Tackling participant bad behavior is a top priority for the International Football Association Board (IFAB) and it will be the dominant topic at the organisation’s annual business meeting at a Heathrow hotel.
Players surrounding referees and assistants after controversial incidents have become commonplace in modern football, but the IFAB is determined to limit contact in such situations to respectful dialogue between the referee and team captain .
It remains to be seen how this will be achieved, with the IFAB willing to carry out some initial testing in the amateur game to determine the practicalities and iron out the unintended consequences of any new restrictions.
On November 28, the IFAB Annual Business Meeting will take place in London. The agenda is now confirmed.
– The IFAB (@TheIFAB) November 21, 2023
One consideration is the creation of a “no-go zone” around an official that only a captain can enter, but testing will be needed to see how effective and practical this is in reality.
Approval for trials in top-level competitions could be granted on Tuesday following these initial tests, with lawmakers keen to act quickly on the issue.
Sanctions against bad behavior, which have been used in grassroots youth football, could also be extended to the adult amateur game, while measures to tackle mass clashes between teams, such as periods of cooling, will also be discussed.
Guidance could also be issued regarding stricter enforcement of existing laws of the game that combat time wasting, such as better enforcement of the six-second rule for goalkeepers to release the ball and the treatment and assessment “tactical injuries” designed to break the ball. dynamics of the game.
In March, the IFAB issued guidelines for all competitions to more accurately calculate time lost due to stoppages, following a concerted effort to do so at the World Cup final last year’s men’s competition in Qatar.
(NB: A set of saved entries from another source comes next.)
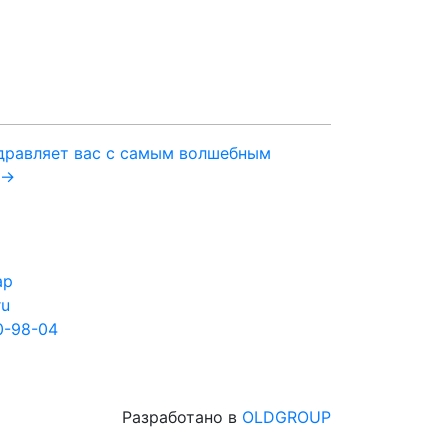
дравляет вас с самым волшебным
 →
ар
ru
0-98-04
Разработано в
OLDGROUP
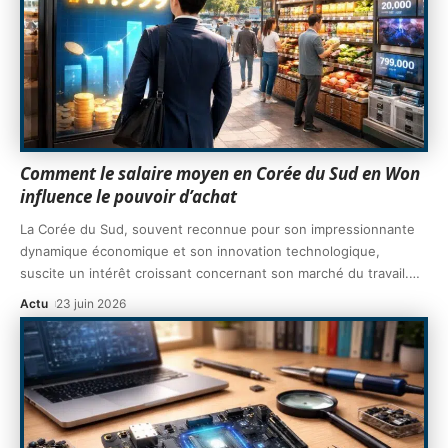
Comment le salaire moyen en Corée du Sud en Won
influence le pouvoir d’achat
La Corée du Sud, souvent reconnue pour son impressionnante
dynamique économique et son innovation technologique,
suscite un intérêt croissant concernant son marché du travail.
…
Actu
23 juin 2026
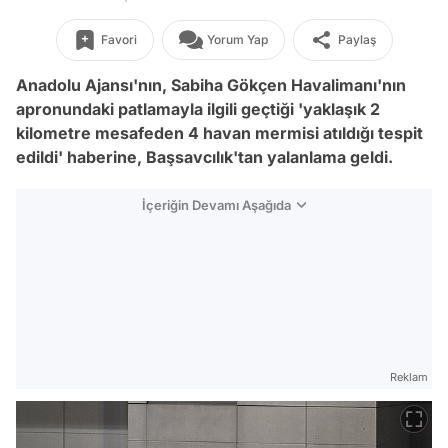
Favori
Yorum Yap
Paylaş
Anadolu Ajansı'nın, Sabiha Gökçen Havalimanı'nın
apronundaki patlamayla ilgili geçtiği 'yaklaşık 2
kilometre mesafeden 4 havan mermisi atıldığı tespit
edildi' haberine, Başsavcılık'tan yalanlama geldi.
İçeriğin Devamı Aşağıda
Reklam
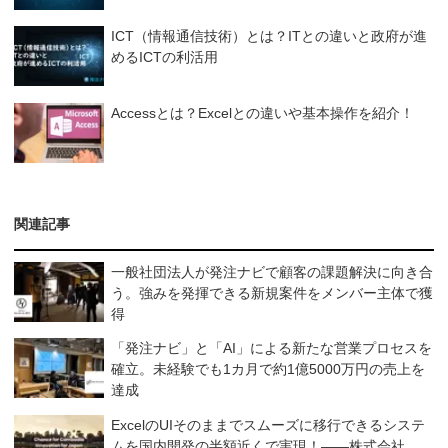
ICT（情報通信技術）とは？ITとの違いと政府が進
めるICTの利活用
Accessとは？Excelとの違いや基本操作を紹介！
関連記事
一般社団法人が発注ナビで顧客の課題解決に向き合
う。強みを発揮できる新規案件をメンバー主体で獲
得
「発注ナビ」と「AI」による新たな営業プロセスを
確立。未経験でも1カ月で約1億5000万円の売上を
達成
ExcelのUIそのままでスムーズに移行できるシステ
ムを国内開発の半額近くで実現！――株式会社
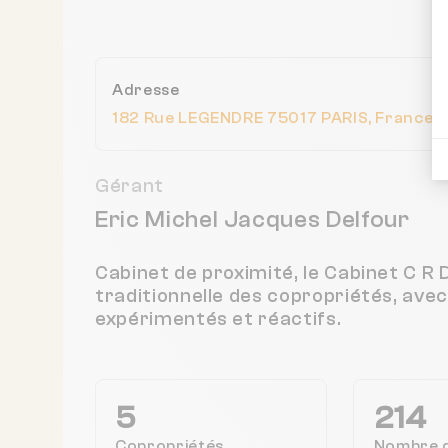
Adresse
182 Rue LEGENDRE 75017 PARIS, France
Gérant
Eric Michel Jacques Delfour
Cabinet de proximité, le Cabinet C R 
traditionnelle des copropriétés, ave
expérimentés et réactifs.
5
214
Copropriétés
Nombre 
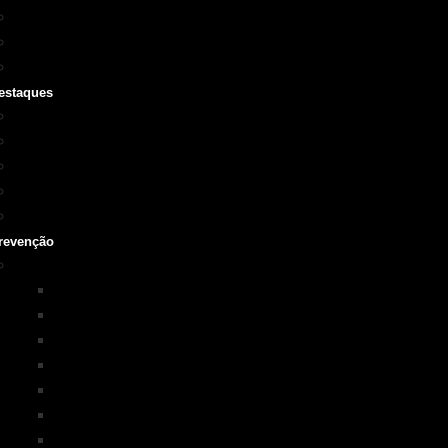
Cursos SOBRASA
Certificações
Guarda-vidas
estaques
Vídeo institucional
Leis
NOTA 10 em afogamentos
Testemunhos – grave o seu
História
revenção
Programas em Prevenção
KIM na ESCOLA
PISCINA+SEGURA
SOBRASA Kids
Surf-Salva
Suporte Básico de vida em Afogamento
Primeiros Socorros
Salvamento Aquático Esportivo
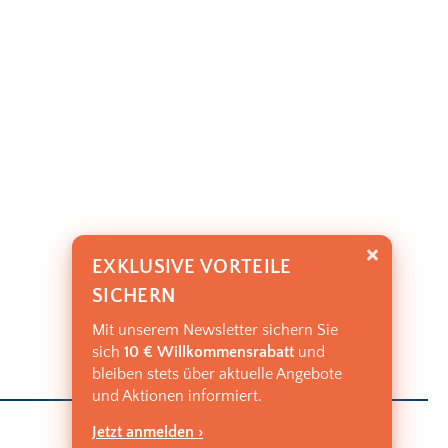
EXKLUSIVE VORTEILE
SICHERN
Mit unserem Newsletter sichern Sie
sich
10 € Willkommensrabatt
und
bleiben stets über aktuelle Angebote
und Aktionen informiert.
Jetzt anmelden ›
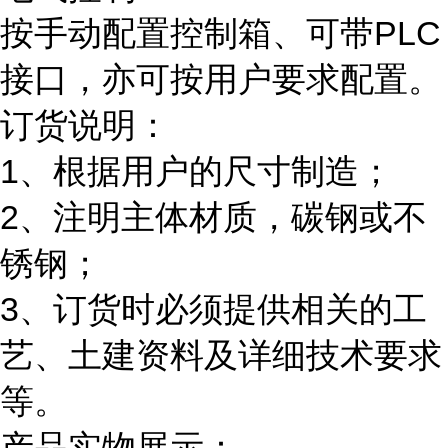
按手动配置控制箱、可带PLC
接口，亦可按用户要求配置。
订货说明：
1、根据用户的尺寸制造；
2、注明主体材质，碳钢或不
锈钢；
3、订货时必须提供相关的工
艺、土建资料及详细技术要求
等。
产品实物展示：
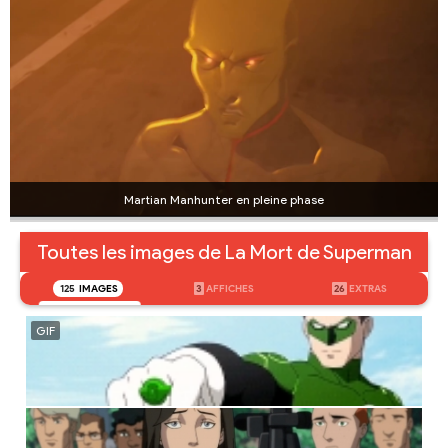
Martian Manhunter en pleine phase
Toutes les images de La Mort de Superman
125
IMAGES
3
AFFICHES
26
EXTRAS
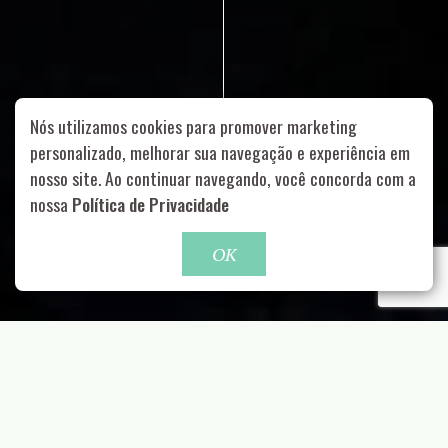
Nós utilizamos cookies para promover marketing
personalizado, melhorar sua navegação e experiência em
nosso site. Ao continuar navegando, você concorda com a
Rua Aurélia, 1714 – Vila Romana, São Paulo – SP
|
55 11
nossa
Política de Privacidade
99178-5848
|
contato@nucleofood.com
Role para continar
OK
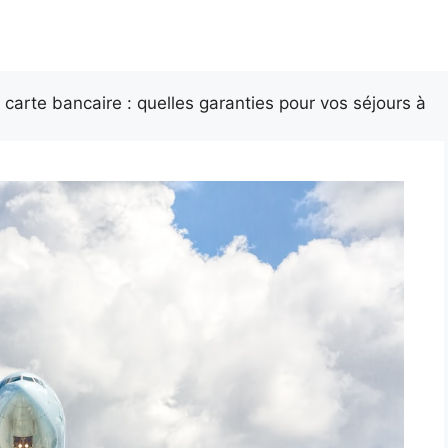
arte bancaire : quelles garanties pour vos séjours à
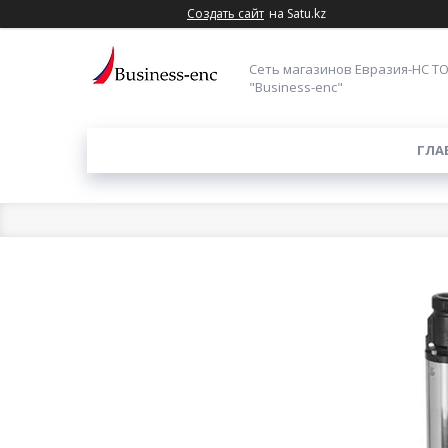
Создать сайт
на Satu.kz
Сеть магазинов Евразия-НС Т
"Business-enc"
ГЛА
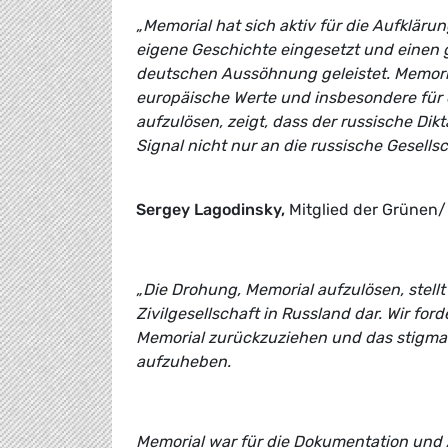
„Memorial hat sich aktiv für die Aufklär
eigene Geschichte eingesetzt und einen 
deutschen Aussöhnung geleistet. Memoria
europäische Werte und insbesondere für
aufzulösen, zeigt, dass der russische Dik
Signal nicht nur an die russische Gesell
Sergey Lagodinsky,
Mitglied der Grünen
„Die Drohung, Memorial aufzulösen, stell
Zivilgesellschaft in Russland dar. Wir fo
Memorial zurückzuziehen und das stigmat
aufzuheben.
Memorial war für die Dokumentation und 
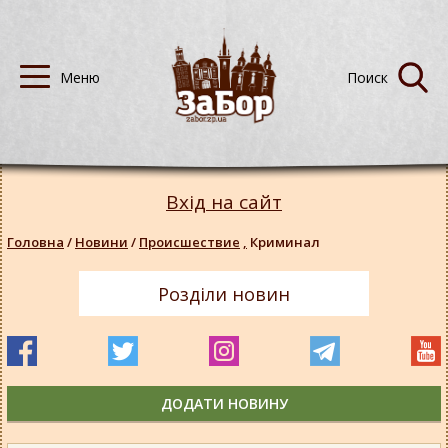
Вхід на сайт
Головна
/
Новини
/
Происшествие
,
Криминал
Розділи новин
ДОДАТИ НОВИНУ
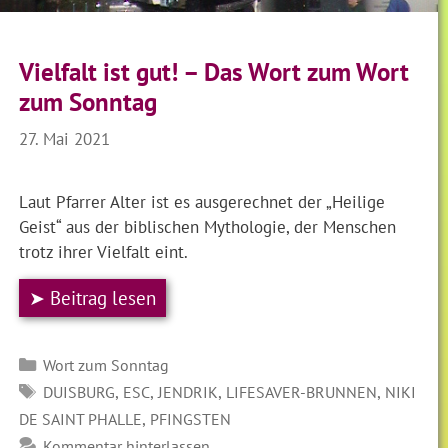
Vielfalt ist gut! – Das Wort zum Wort
zum Sonntag
27. Mai 2021
Laut Pfarrer Alter ist es ausgerechnet der „Heilige
Geist“ aus der biblischen Mythologie, der Menschen
trotz ihrer Vielfalt eint.
➤ Beitrag lesen
Kategorien
Wort zum Sonntag
SCHLAGWÖRTER
,
,
,
,
DUISBURG
ESC
JENDRIK
LIFESAVER-BRUNNEN
NIKI
,
DE SAINT PHALLE
PFINGSTEN
Kommentar hinterlassen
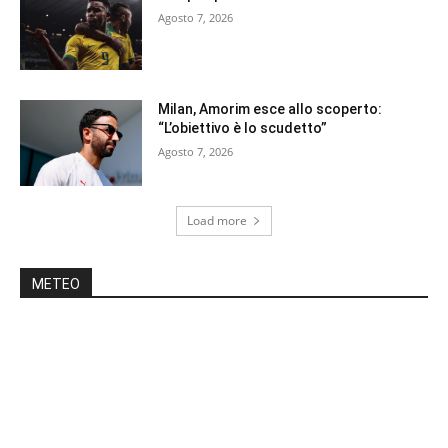
Agosto 7, 2026
Milan, Amorim esce allo scoperto:
“L’obiettivo è lo scudetto”
Agosto 7, 2026
Load more
METEO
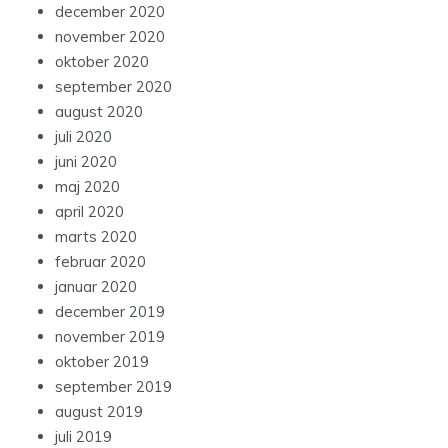
december 2020
november 2020
oktober 2020
september 2020
august 2020
juli 2020
juni 2020
maj 2020
april 2020
marts 2020
februar 2020
januar 2020
december 2019
november 2019
oktober 2019
september 2019
august 2019
juli 2019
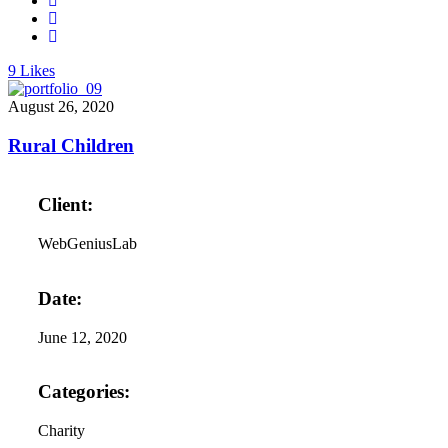
9
Likes
August 26, 2020
Rural Children
Client:
WebGeniusLab
Date:
June 12, 2020
Categories:
Charity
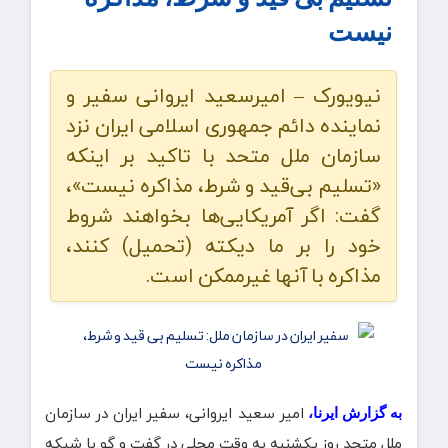
نیست
نیویورک – امیرسعید ایروانی سفیر و
نماینده دائم جمهوری اسلامی ایران نزد
سازمان ملل متحد با تاکید بر اینکه
«تسلیم بی‌قید و شرط، مذاکره نیست»،
گفت: اگر آمریکایی‌ها بخواهند شروط
خود را بر ما دیکته (تحمیل) کنند،
مذاکره با آنها غیرممکن است.
امیر سعید ایروانی، سفیر ایران در سازمان
به گزارش ایرنا،
ملل متحد روز یکشنبه به وقت محلی در گفت و گو با شبکه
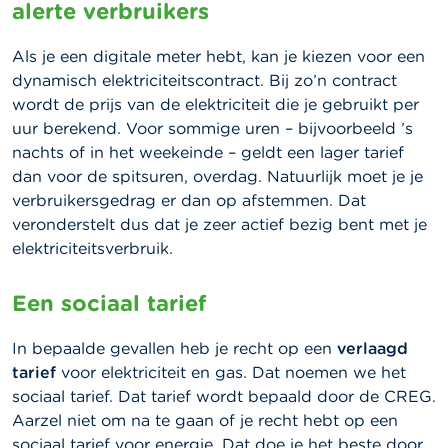
alerte verbruikers
Als je een digitale meter hebt, kan je kiezen voor een
dynamisch elektriciteitscontract. Bij zo’n contract
wordt de prijs van de elektriciteit die je gebruikt per
uur berekend. Voor sommige uren – bijvoorbeeld ’s
nachts of in het weekeinde – geldt een lager tarief
dan voor de spitsuren, overdag. Natuurlijk moet je je
verbruikersgedrag er dan op afstemmen. Dat
veronderstelt dus dat je zeer actief bezig bent met je
elektriciteitsverbruik.
Een sociaal tarief
In bepaalde gevallen heb je recht op een
verlaagd
tarief
voor elektriciteit en gas. Dat noemen we het
sociaal tarief. Dat tarief wordt bepaald door de CREG.
Aarzel niet om na te gaan of je recht hebt op een
sociaal tarief voor energie. Dat doe je het beste door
A discussion will also take place on updating the handball law for next season. The law could be changed so that an unintentional handball that destroys a clear scoring opportunity is only punished with a yellow card instead of a red, and an unintentional handball that stops a promising attack receives no card. .
The IFAB Board is also expected to receive a brief update on the ongoing ongoing concussion substitution trial.
Global players’ union FIFPRO and the World Leagues Forum have already called for a trial of temporary concussion substitutes, but it is not even possible for such a trial to take place until ongoing testing of permanent concussion substitutes concussions have not been completed and trial data have not been obtained. been fully analyzed.
The IFAB announced last month that a group had been established to carry out a review of the VAR protocols, and there should also be time to hear an update on the group’s progress.